Terry McAuliffe, former Democratic Party chairman and head of New York Sen. Hillary Rodham Clinton’s presidential campaign, is weighing a run for Virginia governor next year.
Mr. McAuliffe, 51, a frequent TV commentator and Democratic spokesman, fanned rumors at the party’s nominating convention in Denver when he talked to Virginia delegates, then declined to rule out a run when speaking with reporters.
A top McAuliffe aide, Tracy Sefl, said Wednesday that Mr. McAuliffe has been “inundated” by well-wishers in the state urging him to run.
“He’s really flattered, and his position is the same, that he’s not ruling out anything,” she said.
A close friend and political associate of Mr. McAuliffe, a longtime ally of the Clinton family, also said Mr. McAuliffe has been encouraged to run by Democrats “around the country.”
Gov. Tim Kaine, a Democrat, has said Mr. McAuliffe would be a good candidate - among others - if he chose to run. Chris Matthews, host of the MSNBC TV show, this week asked Mr. Kaine whether he had encouraged Mr. McAuliffe.
“I’m very intrigued,” Mr. Kaine answered. “I didn’t realize that Terry was interested until I heard him speak out in Denver and he indicated he was. We’ve got two legislators in Virginia who have lined up to potentially run, and Terry now is coming in and saying he’s thinking about it. They’re all great.”
A Facebook page titled “Draft Terry McAuliffe for VA Governor” also has more than 230 members.
Mr. McAuliffe has committed his time this year to erasing Mrs. Clinton’s multi-million-dollar campaign debt and raising money for Illinois Sen. Barack Obama’s run for the White House.
Ms. Sefl said Mr. McAuliffe is “wholly focused” on helping elect Mr. Obama and Senate candidate Mark Warner. She said she did not know whether an announcement on Mr. McAuliffe’s candidacy would come after the November elections.

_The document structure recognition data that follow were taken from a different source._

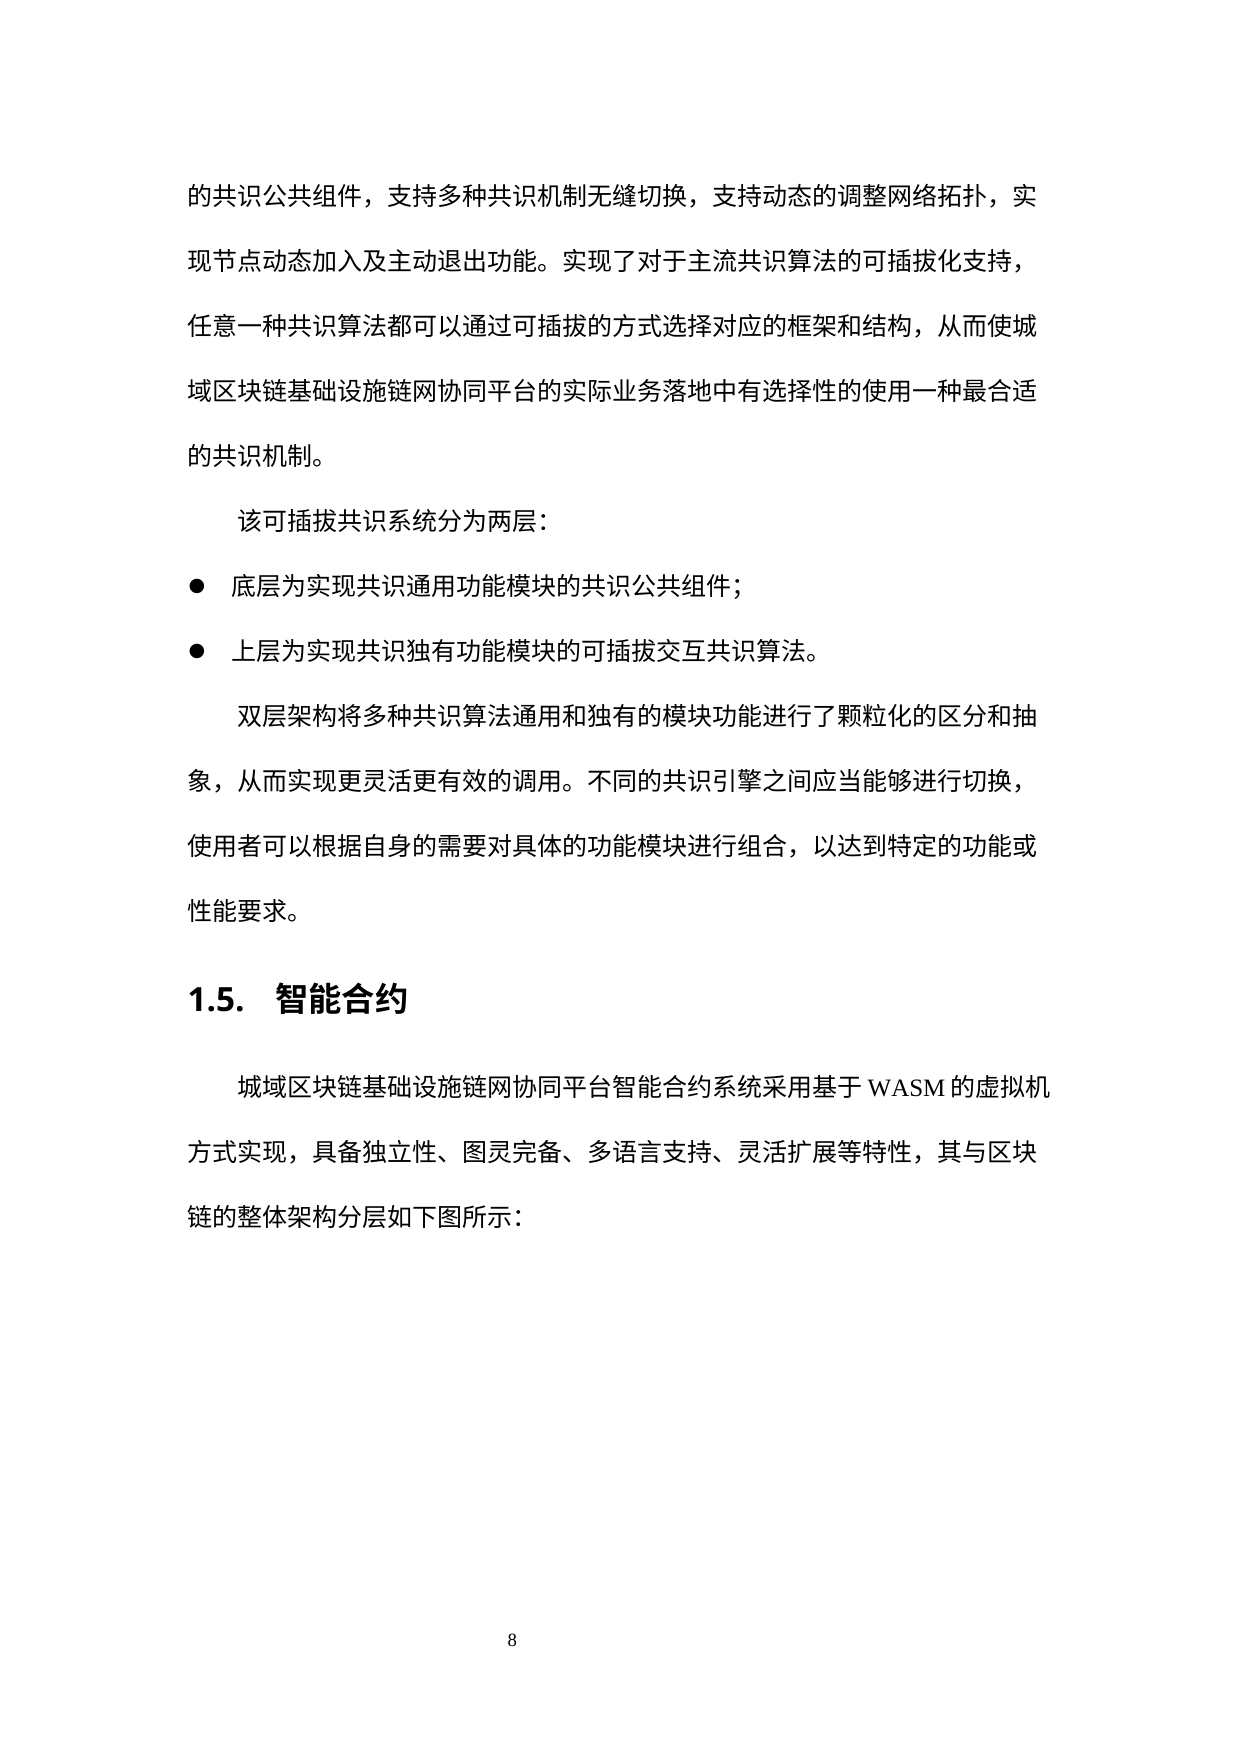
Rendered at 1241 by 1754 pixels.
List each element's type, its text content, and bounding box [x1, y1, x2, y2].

subtitle 智能合约 [187, 965, 1053, 1030]
list 底层为实现共识通用功能模块的共识公共组件； [187, 552, 1053, 617]
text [187, 162, 1053, 487]
list 上层为实现共识独有功能模块的可插拔交互共识算法。 [187, 617, 1053, 682]
text 城域区块链基础设施链网协同平台智能合约系统采用基于WASM的虚拟机方式实现，具备独立性、图灵完备、多语言支持、灵活扩展等特性，其与区块链的整体架构分层如下图所示： [187, 1053, 1053, 1248]
text 该可插拔共识系统分为两层： [187, 487, 1053, 552]
text 双层架构将多种共识算法通用和独有的模块功能进行了颗粒化的区分和抽象，从而实现更灵活更有效的调用。不同的共识引擎之间应当能够进行切换，使用者可以根据自身的需要对具体的功能模块进行组合，以达到特定的功能或性能要求。 [187, 682, 1053, 942]
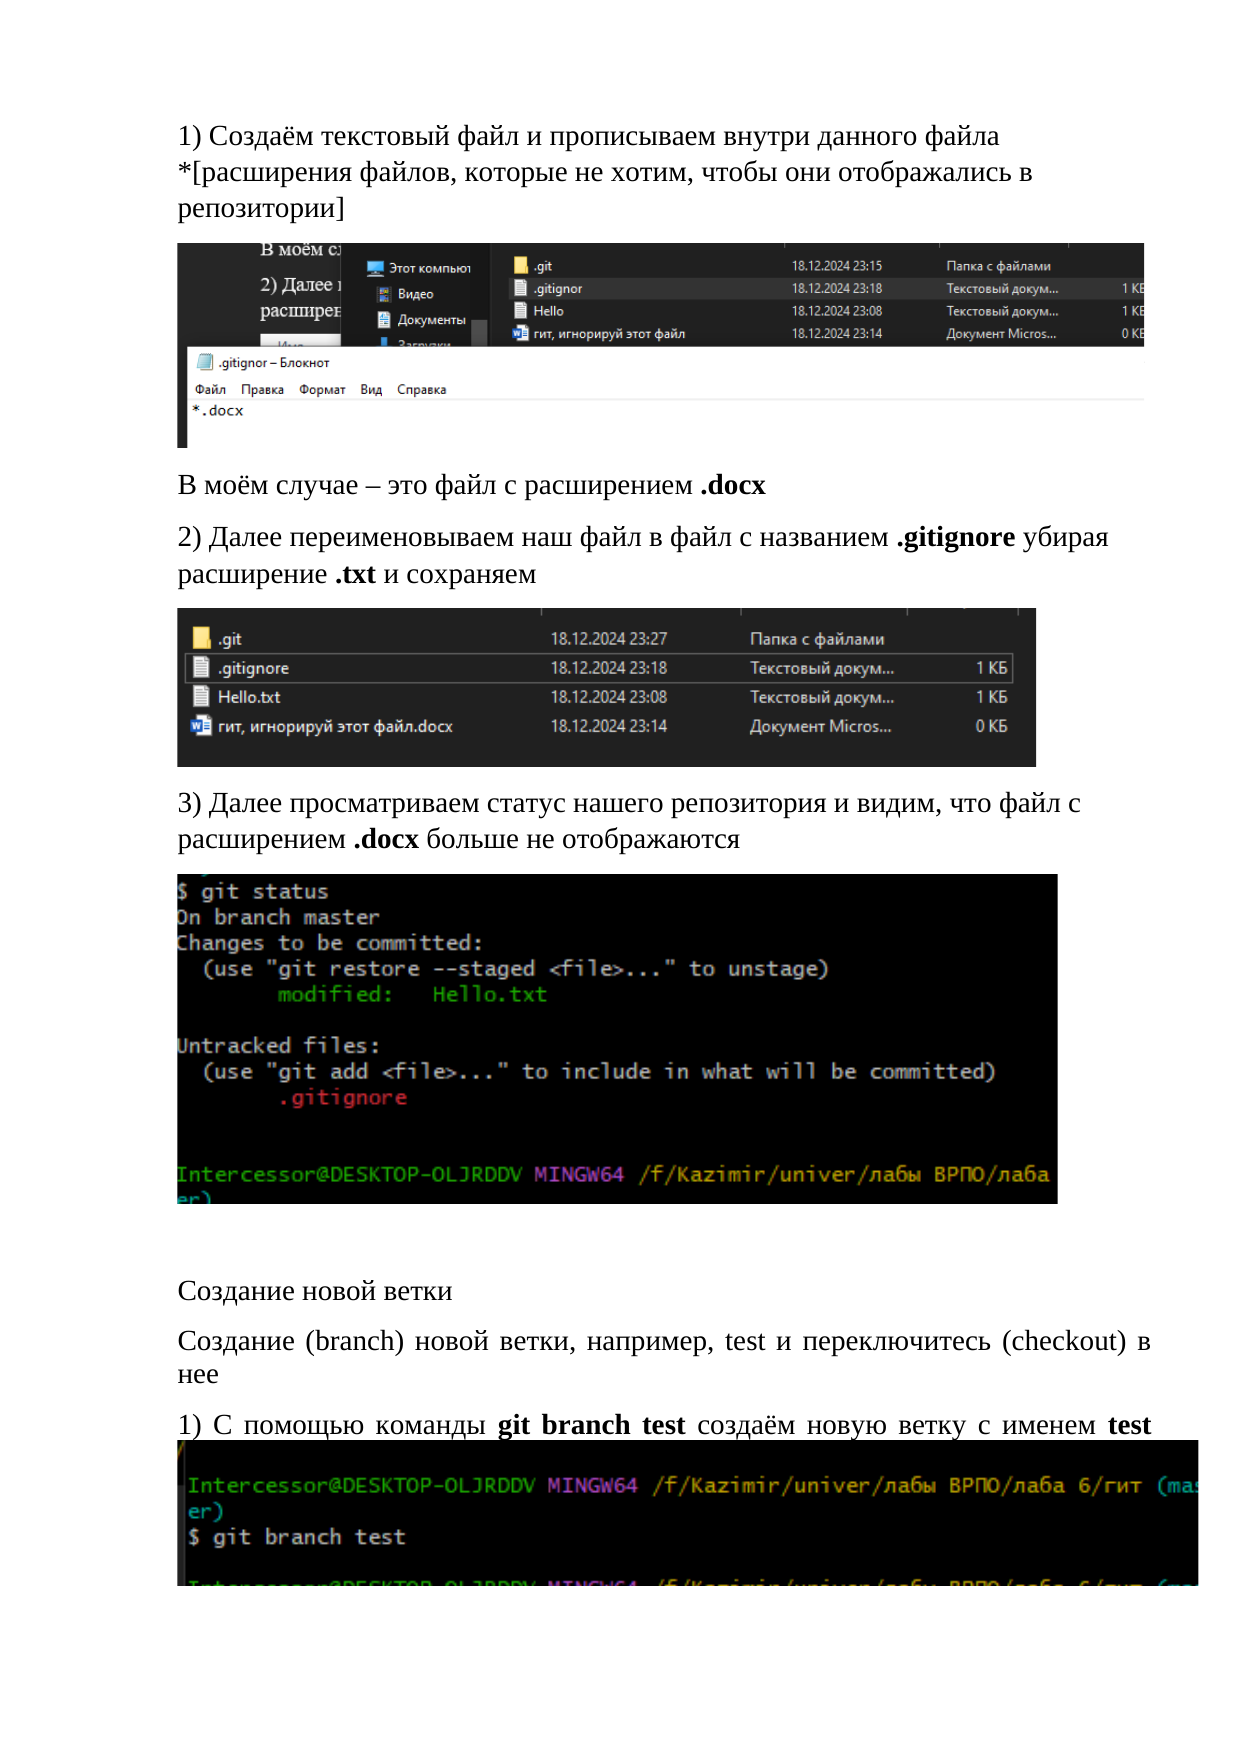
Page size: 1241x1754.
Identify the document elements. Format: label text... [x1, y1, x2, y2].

picture [177, 1440, 1199, 1586]
text 3) Далее просматриваем статус нашего репозитория и видим, что файл с расширением .docx больше не отображаются [177, 785, 1152, 855]
text 1) Создаём текстовый файл и прописываем внутри данного файла *[расширения файлов, которые не хотим, чтобы они отображались в репозитории] [177, 118, 1152, 224]
text В моём случае – это файл с расширением .docx [177, 467, 1152, 500]
picture [177, 874, 1058, 1204]
text 1) С помощью команды git branch test создаём новую ветку с именем test [177, 1407, 1152, 1440]
picture [177, 243, 1145, 448]
picture [177, 608, 1037, 767]
text Создание (branch) новой ветки, например, test и переключитесь (checkout) в нее [177, 1323, 1152, 1390]
text Создание новой ветки [177, 1273, 1152, 1306]
text 2) Далее переименовываем наш файл в файл с названием .gitignore убирая расширение .txt и сохраняем [177, 519, 1152, 589]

He has spoken to friends and others about his interest in elected office. If he chose to run, he would likely have no trouble raising as much money as he needed to put together a competitive campaign.
Mr. McAuliffe, of McLean, could not be reached for comment.
Two Democrats are already vying for the governorship: state Sen. R. Creigh Deeds, of Bath County, and Delegate Brian J. Moran, of Alexandria.
Mr. Moran “would welcome additional competition if this is more than a rumor,” spokesman Jesse Ferguson said.
Mr. Deeds called Mr. McAuliffe a professional who “understands the political world.”
“It’s a free country, anybody that wants to run can run,” he said. “It doesn’t change the things I have to do. It doesn’t affect me one bit.”
The Republican candidate for governor is Attorney General Robert F. McDonnell, while Lt. Gov. Bill Bolling is seeking re-election.
Delegate Jeffrey M. Frederick, of Prince William County and chairman of the Republican Party of Virginia, said Mr. McAuliffe’s potential entry would be a “non-issue” for his members - but one that’s sure to cause division among Democrats.
“Who wants some guy who’s never been involved in Virginia politics to come into the state and lay sort of claim to the highest office here?” Mr. Frederick asked. “I’m sure you’re going to hear that kind of stuff from Deeds and Moran, and rightfully so.”
A McAuliffe candidacy could raise questions about his in-state credentials and whether a top supporter of Mrs. Clinton, who failed to win the Democratic presidential nomination, could win in a state that voted overwhelmingly for Mr. Obama in February’s presidential primary.
Mr. McAuliffe is a wealthy entrepreneur and Catholic University graduate who remains one of the party’s most prolific fundraisers.
His national recognition could help him in a race against Mr. Deeds and Mr. Moran, both of whom have a more regional profile, and against Mr. McDonnell, who holds statewide office: A survey released in June by Public Policy Polling found Mr. McDonnell held a five-point lead over Mr. Deeds and a six-point lead over Mr. Moran.
Larry J. Sabato, founder and director of the University of Virginia’s Center for Politics, called a potential McAuliffe run “semi-serious” and said he would have “a lot of fence building to do.”
He also said Mr. McAuliffe is trying to model himself after Mr. Warner - someone who has never held office before running for Virginia governor but has been active in politics for years.
Still, Mr. McAuliffe lacks Mr. Warner’s in-state experience and familiarity, Mr. Sabato said.
“I don’t think he knows much about Virginia’s geography, people or policies,” he said. “I’m sure he could get briefed quickly, but that’s not usually how Virginians pick a governor.”